The year 1989 was a big year for Michael Welch. He began editing Woodnotes and served on the Haiku Poets of Northern California committee that year. That was the freshman year for his publishing company called Press Here. The first book published was entitled Egret, a collection of Welch’s own works. 1989 was also the year of the famous San Francisco earthquake.

In 1990 Welsh published two compilations of his own works. The Haijin’s Tweed Coat is a short sequence of haiku hiding the names of various haiku journals in its poems. Tremors is a collection of earthquake haiku and a haibun written in response to the 1989 earthquake in San Francisco. Welch also helped out compiling HPNC membership anthologies that would continue to be released one after another over the next few years: After Shock in 1990 (an anthology of earthquake haiku), The Gulf Within in 1992 (Gulf War haiku), Playing Tag Among Buddhas in 1993 (a membership anthology), and All Day Long in 1994 (a membership anthology of haiku based on times of day).

With the help of Garry Gay, Jerry Ball, and David Wright, in 1991, Welch helped to begin the biennial Haiku North America conference. This was an every-other year meeting of haiku poets and readers from around the world to come and enjoy, discuss, and inspire haiku. Press Here has published a collection of HNA haiku each year it has been held.

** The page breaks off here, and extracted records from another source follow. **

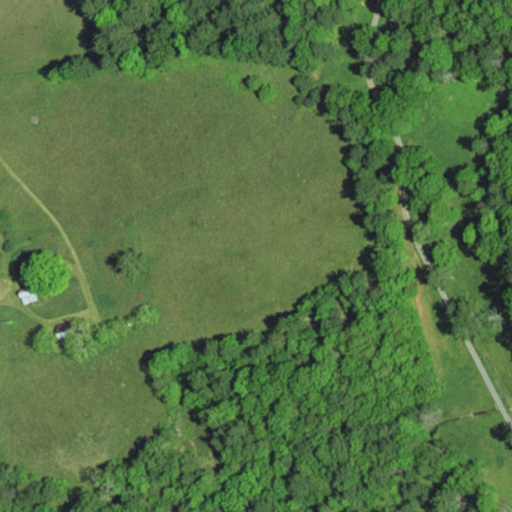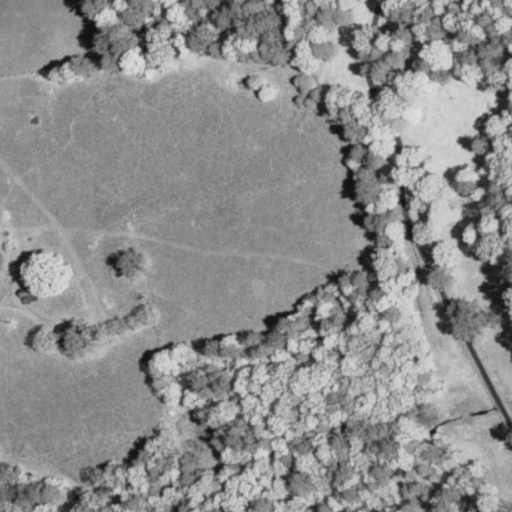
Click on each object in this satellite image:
road: (216, 178)
road: (407, 219)
road: (8, 286)
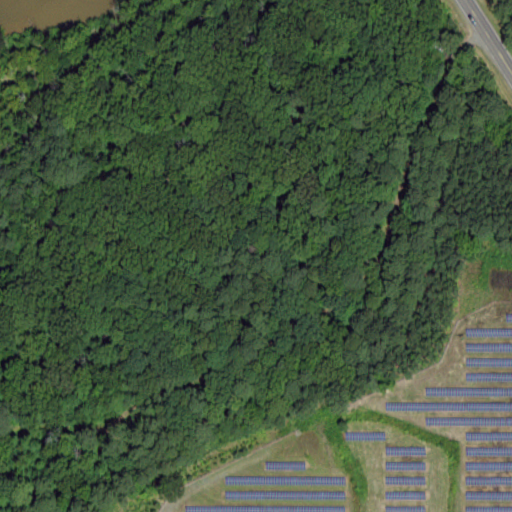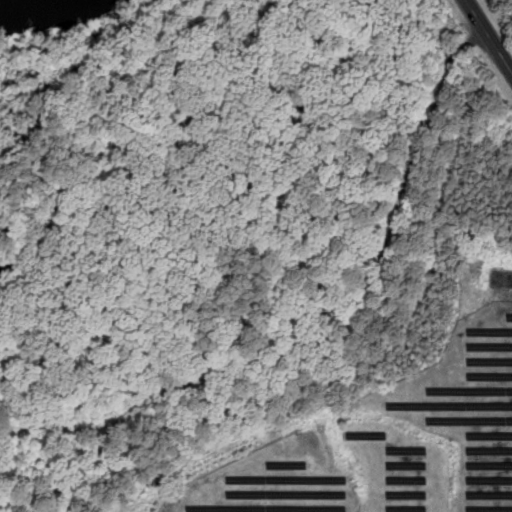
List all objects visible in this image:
road: (477, 15)
road: (471, 42)
parking lot: (458, 44)
road: (499, 50)
road: (348, 293)
road: (57, 431)
solar farm: (390, 442)
road: (66, 475)
road: (214, 476)
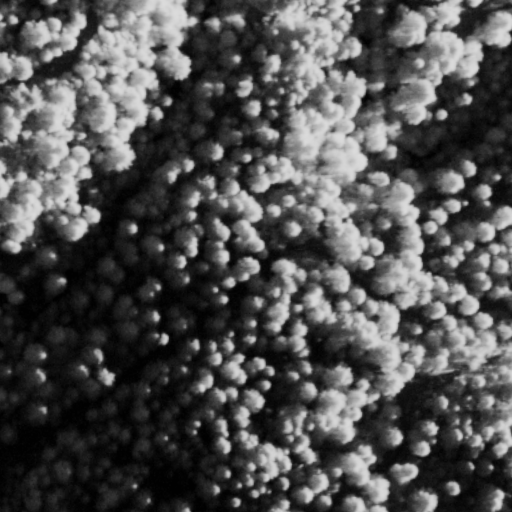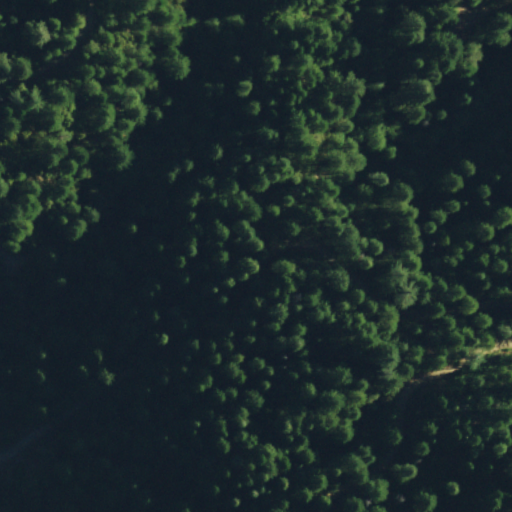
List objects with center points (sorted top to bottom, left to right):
road: (477, 19)
road: (154, 360)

1992 was the year in which Welch helped out Garry Gay to write the first ever "rengay". This was a new six-verse form of thematic linked verse Gay invented. Since then Welch has promoted the form in a number of articles, and helped judge the first rengay contest in 1995. In 1995, Garry Gay, John Thompson, and Welch privately published the first rengay anthology, entitled Hammerhorn.
In 1995 and 1996 Welch served as the California regional coordinator of the Haiku Society of America. Here he would put on two weekend-long haiku events as part of national HSA meetings held in San Francisco. 1995 marked the beginning of the "Haiku City" reading series at a bookstore in San Francisco, featuring different haiku poets. He also conducted haiku workshops at the Hakone Japanese Gardens in Saratoga, California.

In 1996, Michael helped set up the American Haiku Archive in Sacramento. This achievement was an important accomplishment for Welch because of its importance to the world of contemporary haiku poets today. The library serves as the continent’s premiere permanent archive of English-language haiku literature.
By this point, Welch had been working on Woodnotes for eight years to make it one of North America’s best haiku publications. And in 1997, it was replaced with a new haiku journal called Tundra.

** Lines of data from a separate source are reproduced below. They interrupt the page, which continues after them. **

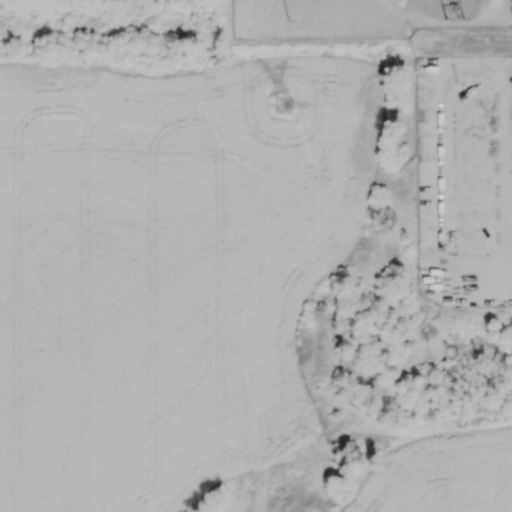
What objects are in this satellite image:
power substation: (459, 11)
power tower: (460, 88)
power tower: (286, 106)
crop: (166, 268)
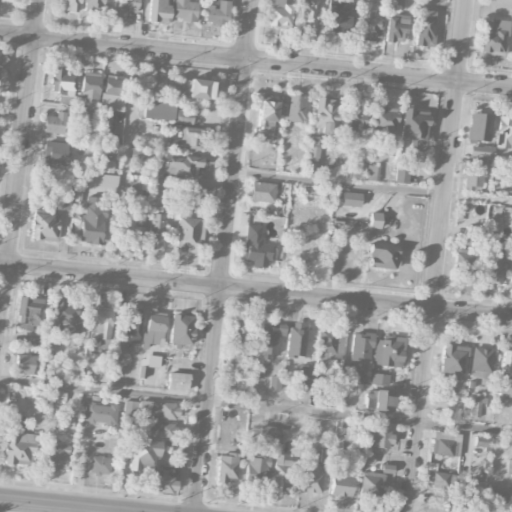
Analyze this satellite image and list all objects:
building: (71, 5)
building: (93, 7)
building: (123, 7)
building: (185, 10)
building: (217, 10)
building: (158, 11)
building: (279, 14)
building: (308, 15)
building: (337, 15)
building: (369, 26)
building: (424, 27)
building: (395, 28)
building: (493, 34)
road: (255, 60)
building: (62, 81)
building: (200, 89)
building: (89, 90)
building: (112, 92)
building: (294, 108)
building: (266, 114)
building: (325, 114)
building: (185, 115)
building: (353, 120)
building: (383, 121)
building: (55, 123)
building: (479, 126)
building: (414, 128)
building: (504, 132)
building: (189, 137)
building: (313, 148)
building: (481, 151)
building: (57, 153)
building: (137, 153)
road: (124, 161)
road: (18, 162)
building: (511, 163)
building: (181, 165)
building: (401, 171)
building: (371, 172)
building: (102, 177)
building: (473, 178)
road: (371, 186)
building: (137, 189)
building: (198, 189)
building: (262, 191)
building: (351, 199)
building: (63, 202)
building: (373, 220)
building: (44, 226)
building: (156, 227)
building: (133, 234)
building: (190, 235)
building: (256, 247)
road: (222, 255)
building: (383, 256)
road: (437, 256)
building: (464, 261)
building: (494, 265)
building: (511, 278)
road: (255, 291)
building: (28, 313)
building: (64, 317)
building: (101, 322)
building: (131, 325)
building: (153, 329)
building: (181, 329)
building: (241, 335)
building: (270, 339)
building: (296, 340)
building: (330, 343)
building: (361, 345)
building: (388, 351)
building: (236, 359)
building: (452, 359)
building: (23, 363)
building: (149, 369)
building: (506, 372)
building: (348, 373)
building: (97, 374)
building: (304, 375)
building: (379, 379)
building: (177, 381)
building: (274, 382)
building: (379, 400)
road: (255, 404)
building: (476, 405)
building: (130, 408)
building: (158, 409)
building: (100, 413)
building: (66, 422)
building: (162, 429)
building: (267, 431)
building: (379, 437)
building: (338, 439)
building: (481, 441)
building: (445, 443)
building: (19, 449)
building: (143, 454)
building: (57, 455)
building: (325, 455)
building: (359, 457)
building: (99, 465)
building: (226, 466)
building: (256, 468)
building: (281, 471)
building: (311, 478)
building: (340, 480)
building: (438, 480)
building: (164, 484)
building: (371, 485)
building: (469, 493)
building: (498, 493)
road: (82, 503)
road: (128, 510)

In recent years, Michael Welch has created a couple online, web anthologies of his own work. One of these is titled Thornewood Poems, which is a highly concentrated outdoor based collection of haiku mainly inspired directly by nature. His other online anthology is titled Open Window. This anthology pairs poems with photographs using renku-like linking techniques. "I believe both haiku and photography are a window to the amazing world around us. I invite you to open these windows." states Welch in the Open Window artist’s statement. Haiku and photography are both very similar in that haiku are quick still moments captured by an artistic medium, just as photographs are. "Many of the best photographs succeed because of contrast, juxtaposition, color, subtle shades, or through various compositional techniques, so too of haiku." Welch claims. Photography is another great passion of Welch’s. He is highly involved in this form of artistic expression as well. His photography has been published in calendars, magazine covers, and bookcovers. He prefers working in color and is a member of the Peninsula Colorslide Club.

By utilizing his many talents and creative strengths, Michael Welch has distinguished himself as one of the country’s most prominent contemporary haiku poets. Through his own photography, poetry, publishing company, and established haiku associations, Welch has made great strides in the advancement of haiku appreciation in the United States.